2. Build a model running environment on the GPU cloud server
Step 1: Download the model and upload
Download the Llama-2-7b-chat-hf model from huggingface official website, as shown in the figure below. Then, upload the downloaded model to the GPU cloud server.
Description
For more information on how to upload local files to the Linux-based cloud server, see How to Upload Local Files to Linux-based Cloud Server.
Step 2: Build an environment
1. Upload and install the GPU driver
Download the GPU driver from the Nvidia official website and upload it to the GPU cloud server. Install the driver in the following steps.
# Add the execution permission to the installation package
chmod +x NVIDIA-Linux-x86_64-515.105.01.run
# Install gcc and linux-kernel-headers
sudo apt-get install gcc linux-kernel-headers
# Run the driver installer
sudo sh NVIDIA-Linux-x86_64-515.105.01.run --disable-nouveau
# Check whether the driver is successfully installed
nvidia-smi
Description
For more information on how to select a driver, library, and software version, see How to Select a Driver, Library, or Software Version.

• Exercise requirements:
1 – According to the GPU cloud server setup guide, which command checks whether the GPU driver was installed successfully?
2 – Write the next part of the GPU cloud server setup guide, picking up after its final line.

• Provided material:
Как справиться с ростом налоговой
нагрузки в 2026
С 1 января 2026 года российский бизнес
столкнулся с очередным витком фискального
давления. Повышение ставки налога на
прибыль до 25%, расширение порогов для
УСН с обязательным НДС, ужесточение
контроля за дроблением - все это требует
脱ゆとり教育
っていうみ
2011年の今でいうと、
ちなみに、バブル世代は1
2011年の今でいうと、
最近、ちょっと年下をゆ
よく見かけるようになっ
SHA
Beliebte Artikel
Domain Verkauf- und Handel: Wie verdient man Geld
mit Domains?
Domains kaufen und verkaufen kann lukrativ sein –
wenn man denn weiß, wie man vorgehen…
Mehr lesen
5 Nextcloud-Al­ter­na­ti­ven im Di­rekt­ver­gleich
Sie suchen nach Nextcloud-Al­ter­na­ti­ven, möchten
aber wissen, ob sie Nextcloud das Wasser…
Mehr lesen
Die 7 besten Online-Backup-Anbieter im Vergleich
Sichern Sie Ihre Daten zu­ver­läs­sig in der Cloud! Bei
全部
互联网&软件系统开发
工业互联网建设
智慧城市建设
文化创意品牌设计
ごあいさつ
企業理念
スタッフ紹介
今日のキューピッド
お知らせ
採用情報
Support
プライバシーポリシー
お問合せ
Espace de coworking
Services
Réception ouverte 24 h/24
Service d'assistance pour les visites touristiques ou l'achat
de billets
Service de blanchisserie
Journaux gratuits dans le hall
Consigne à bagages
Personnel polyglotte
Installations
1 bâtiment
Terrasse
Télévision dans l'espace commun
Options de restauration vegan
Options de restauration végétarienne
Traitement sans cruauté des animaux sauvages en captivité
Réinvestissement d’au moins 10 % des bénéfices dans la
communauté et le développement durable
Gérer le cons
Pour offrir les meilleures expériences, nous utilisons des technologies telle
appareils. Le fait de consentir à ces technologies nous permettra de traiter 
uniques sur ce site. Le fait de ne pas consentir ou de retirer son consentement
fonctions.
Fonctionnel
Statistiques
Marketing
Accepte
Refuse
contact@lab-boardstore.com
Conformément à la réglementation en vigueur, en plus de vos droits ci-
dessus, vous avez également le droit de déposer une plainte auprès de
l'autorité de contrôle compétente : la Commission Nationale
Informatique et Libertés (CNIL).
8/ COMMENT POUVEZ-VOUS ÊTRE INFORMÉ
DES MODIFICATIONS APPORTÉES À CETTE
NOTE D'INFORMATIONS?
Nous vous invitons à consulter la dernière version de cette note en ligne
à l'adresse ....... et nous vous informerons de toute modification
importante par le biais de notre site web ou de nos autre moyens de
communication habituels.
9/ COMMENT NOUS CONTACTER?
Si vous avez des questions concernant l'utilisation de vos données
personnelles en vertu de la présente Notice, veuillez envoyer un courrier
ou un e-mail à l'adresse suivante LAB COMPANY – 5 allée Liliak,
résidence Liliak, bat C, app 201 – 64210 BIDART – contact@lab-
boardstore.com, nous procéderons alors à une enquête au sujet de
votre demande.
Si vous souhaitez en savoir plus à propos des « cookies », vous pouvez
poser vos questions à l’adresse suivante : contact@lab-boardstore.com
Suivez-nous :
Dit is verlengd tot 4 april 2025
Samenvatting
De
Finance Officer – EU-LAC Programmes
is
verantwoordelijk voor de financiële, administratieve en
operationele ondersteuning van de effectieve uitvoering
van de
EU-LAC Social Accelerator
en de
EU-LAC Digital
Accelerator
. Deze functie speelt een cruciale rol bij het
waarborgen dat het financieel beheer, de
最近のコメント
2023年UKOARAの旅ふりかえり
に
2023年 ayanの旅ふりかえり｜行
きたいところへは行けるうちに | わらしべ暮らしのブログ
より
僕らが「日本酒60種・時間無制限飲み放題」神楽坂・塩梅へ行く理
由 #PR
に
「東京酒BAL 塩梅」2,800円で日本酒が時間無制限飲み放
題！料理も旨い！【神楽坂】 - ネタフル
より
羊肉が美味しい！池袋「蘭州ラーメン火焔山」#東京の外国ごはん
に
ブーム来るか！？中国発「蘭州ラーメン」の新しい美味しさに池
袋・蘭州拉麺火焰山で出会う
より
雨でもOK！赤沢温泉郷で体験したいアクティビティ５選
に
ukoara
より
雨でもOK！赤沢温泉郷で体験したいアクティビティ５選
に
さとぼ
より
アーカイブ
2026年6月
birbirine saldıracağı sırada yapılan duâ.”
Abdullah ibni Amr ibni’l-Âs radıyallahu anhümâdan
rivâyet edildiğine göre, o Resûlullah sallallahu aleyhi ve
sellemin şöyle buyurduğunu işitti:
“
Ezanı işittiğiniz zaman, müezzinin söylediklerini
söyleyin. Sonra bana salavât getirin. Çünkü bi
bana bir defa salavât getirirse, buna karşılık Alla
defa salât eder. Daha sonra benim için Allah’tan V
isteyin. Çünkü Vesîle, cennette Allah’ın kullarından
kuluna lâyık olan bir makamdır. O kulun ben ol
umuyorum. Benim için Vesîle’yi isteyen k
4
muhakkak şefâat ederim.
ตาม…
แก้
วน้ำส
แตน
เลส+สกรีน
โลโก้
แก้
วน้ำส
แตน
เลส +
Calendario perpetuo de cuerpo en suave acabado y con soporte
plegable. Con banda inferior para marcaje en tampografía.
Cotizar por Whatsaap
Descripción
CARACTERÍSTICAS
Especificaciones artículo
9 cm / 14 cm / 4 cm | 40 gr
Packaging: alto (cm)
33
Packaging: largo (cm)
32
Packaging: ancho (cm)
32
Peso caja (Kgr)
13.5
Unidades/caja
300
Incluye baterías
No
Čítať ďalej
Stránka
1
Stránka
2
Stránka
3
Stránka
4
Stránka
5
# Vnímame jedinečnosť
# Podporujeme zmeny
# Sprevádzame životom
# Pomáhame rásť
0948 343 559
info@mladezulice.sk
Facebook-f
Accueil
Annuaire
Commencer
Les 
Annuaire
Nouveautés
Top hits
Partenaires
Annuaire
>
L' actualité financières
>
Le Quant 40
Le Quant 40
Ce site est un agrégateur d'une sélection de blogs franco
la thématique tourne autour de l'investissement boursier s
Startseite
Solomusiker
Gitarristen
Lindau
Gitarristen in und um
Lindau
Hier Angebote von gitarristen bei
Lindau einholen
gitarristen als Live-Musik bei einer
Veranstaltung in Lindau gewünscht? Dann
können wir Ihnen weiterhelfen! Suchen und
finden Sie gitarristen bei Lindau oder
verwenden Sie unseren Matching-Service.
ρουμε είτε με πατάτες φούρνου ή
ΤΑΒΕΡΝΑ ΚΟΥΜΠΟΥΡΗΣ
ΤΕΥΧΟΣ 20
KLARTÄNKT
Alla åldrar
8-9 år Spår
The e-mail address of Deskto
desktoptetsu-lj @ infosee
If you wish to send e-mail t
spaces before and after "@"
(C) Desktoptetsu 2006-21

• Responses in order:
1 – nvidia-smi

2 –
2. Install the Nvidia CUDA Toolkit component
wget http://developer.download.nvidia.com/compute/cuda/11.7.0/local_installers/cuda_11.7.0_515.43.04_linux.run
# Install CUDA
bash cuda_11.7.0_515.43.04_linux.run
# Edit the environment variable file
vi ~/.bashrc
# Add environment variables
export PATH=/usr/local/cuda/bin:$PATH export LD_LIBRARY_PATH=/usr/local/cuda/lib64:$LD_LIBRARY_PATH
# Take environment variables into effect
source ~/.bashrc
# Check whether it is successfully installed
nvcc -V
3. Install Miniconda
wget https://repo.anaconda.com/miniconda/Miniconda3-latest-Linux-x86_64.sh
# Install Miniconda3
bash Miniconda3-latest-Linux-x86_64.sh
# Configure environment variables of Conda
vim /etc/profile
# Add environment variables
export ANACONDA_PATH=~/miniconda3 export PATH=$PATH:$ANACONDA_PATH/bin
# Take environment variables into effect
source /etc/profile
# Check whether it is successfully installed
which anaconda conda --version conda info -e python
# Check the virtual environment
conda env list
4. Install cuDNN
Down the cuDNN ZIP file from cudnn-download and upload it to the GPU cloud server. Install cuDNN in the following steps.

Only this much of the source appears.